A nagging problem for the Soviet pilots was that they did not have G-suits that were needed in the hugh speed dogfights that demanded prompt and tight maneuvering. If they pulled high Gs, they were prone to blackout. This series of photos shows John Stapp riding in the “Sonic Wind” sled up to a speed of 421 mph in March 1954. He did not have a G-suit. You can see him black out in frame number 6. The G forces do most of their damage during acceleration. In most situations, both MiG and Sabre pilots flew fairly slowly until they entered combat, when they would suddenly accelerate to gain the advantage. That’s when G-forces would hit the Soviets hard. The Americans had G-suits to keep the blood flow in the upper half of their body instead of forcing it all downward.

The Soviet pilots were controlled from the ground and had to fly what became known as ground controlled intercepts, or GCIs. The GCI controllers were good and they received improved equipment, especially improved radar, and access to improved air defense artillery. The GCI controllers were able to position the MiGs very well, often at high altitude, where they would wait for the chance to attack the Sabre at lower altitudes. Unfortunately for them, US listening posts could monitor their transmissions and reconstruct their tactics. The constant conversations also gave away the fact that Soviets were flying the MiG.

• Action item A
Retype every line of text in the records word for word, leaving out the pictures.
The passage on Soviet pilots and the records have nothing to do with each other.

• Records to process
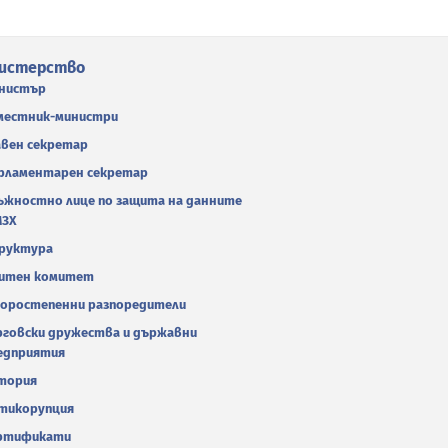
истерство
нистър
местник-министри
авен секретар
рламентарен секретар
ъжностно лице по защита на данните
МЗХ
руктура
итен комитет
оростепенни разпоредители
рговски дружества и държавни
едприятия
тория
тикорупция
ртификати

• Action item B
Answer these from the passage on Soviet pilots, one per line:
(i) What speed did John Stapp reach in the "Sonic Wind" sled?
(ii) What did the American pilots' G-suits keep in the upper half of their body?
(iii) What does GCI stand for?

• Your response A
истерство
нистър
местник-министри
авен секретар
рламентарен секретар
ъжностно лице по защита на данните
МЗХ
руктура
итен комитет
оростепенни разпоредители
рговски дружества и държавни
едприятия
тория
тикорупция
ртификати

• Your response B
(i) 421 mph
(ii) The blood flow
(iii) Ground controlled intercepts